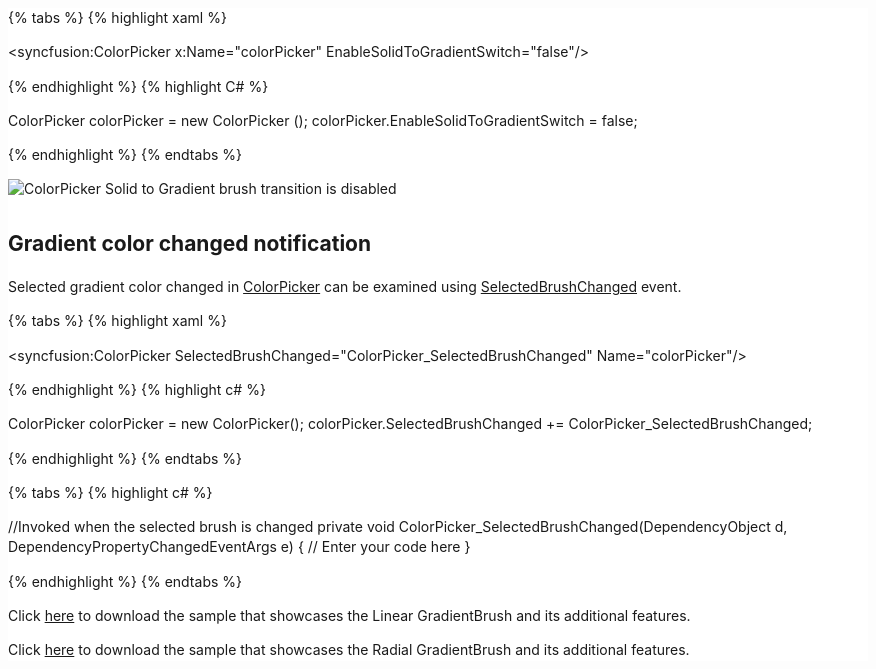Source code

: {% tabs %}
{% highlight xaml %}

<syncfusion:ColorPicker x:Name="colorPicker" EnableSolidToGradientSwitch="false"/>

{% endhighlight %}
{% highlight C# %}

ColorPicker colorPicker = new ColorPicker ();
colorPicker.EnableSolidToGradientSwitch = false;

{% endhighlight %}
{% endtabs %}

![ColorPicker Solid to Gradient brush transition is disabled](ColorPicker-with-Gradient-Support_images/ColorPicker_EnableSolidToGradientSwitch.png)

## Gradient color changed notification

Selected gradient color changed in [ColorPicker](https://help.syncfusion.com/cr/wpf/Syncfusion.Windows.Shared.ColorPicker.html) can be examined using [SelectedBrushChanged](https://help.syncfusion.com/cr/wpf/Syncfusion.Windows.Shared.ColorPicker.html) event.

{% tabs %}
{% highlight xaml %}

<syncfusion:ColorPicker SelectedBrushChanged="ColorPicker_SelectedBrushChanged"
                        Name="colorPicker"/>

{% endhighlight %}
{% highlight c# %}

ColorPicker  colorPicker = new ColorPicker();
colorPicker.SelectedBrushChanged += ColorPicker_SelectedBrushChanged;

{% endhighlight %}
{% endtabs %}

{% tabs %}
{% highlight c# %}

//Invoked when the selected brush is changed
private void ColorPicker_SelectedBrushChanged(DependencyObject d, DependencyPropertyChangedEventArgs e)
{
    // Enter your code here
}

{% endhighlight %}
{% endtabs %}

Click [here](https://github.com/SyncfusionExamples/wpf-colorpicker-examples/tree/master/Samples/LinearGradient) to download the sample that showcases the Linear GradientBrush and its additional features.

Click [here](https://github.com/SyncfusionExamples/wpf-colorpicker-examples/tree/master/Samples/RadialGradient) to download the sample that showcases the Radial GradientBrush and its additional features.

• **What the exercise asks**: Can you give these lines again with every "GradientBrush" renamed to "Gradient Brush" and nothing else changed, leaving the pictures out?

• **Response area**:
Source code

: {% tabs %}
{% highlight xaml %}

<syncfusion:ColorPicker x:Name="colorPicker" EnableSolidToGradientSwitch="false"/>

{% endhighlight %}
{% highlight C# %}

ColorPicker colorPicker = new ColorPicker ();
colorPicker.EnableSolidToGradientSwitch = false;

{% endhighlight %}
{% endtabs %}

![ColorPicker Solid to Gradient brush transition is disabled](ColorPicker-with-Gradient-Support_images/ColorPicker_EnableSolidToGradientSwitch.png)

## Gradient color changed notification

Selected gradient color changed in [ColorPicker](https://help.syncfusion.com/cr/wpf/Syncfusion.Windows.Shared.ColorPicker.html) can be examined using [SelectedBrushChanged](https://help.syncfusion.com/cr/wpf/Syncfusion.Windows.Shared.ColorPicker.html) event.

{% tabs %}
{% highlight xaml %}

<syncfusion:ColorPicker SelectedBrushChanged="ColorPicker_SelectedBrushChanged"
                        Name="colorPicker"/>

{% endhighlight %}
{% highlight c# %}

ColorPicker  colorPicker = new ColorPicker();
colorPicker.SelectedBrushChanged += ColorPicker_SelectedBrushChanged;

{% endhighlight %}
{% endtabs %}

{% tabs %}
{% highlight c# %}

//Invoked when the selected brush is changed
private void ColorPicker_SelectedBrushChanged(DependencyObject d, DependencyPropertyChangedEventArgs e)
{
    // Enter your code here
}

{% endhighlight %}
{% endtabs %}

Click [here](https://github.com/SyncfusionExamples/wpf-colorpicker-examples/tree/master/Samples/LinearGradient) to download the sample that showcases the Linear Gradient Brush and its additional features.

Click [here](https://github.com/SyncfusionExamples/wpf-colorpicker-examples/tree/master/Samples/RadialGradient) to download the sample that showcases the Radial Gradient Brush and its additional features.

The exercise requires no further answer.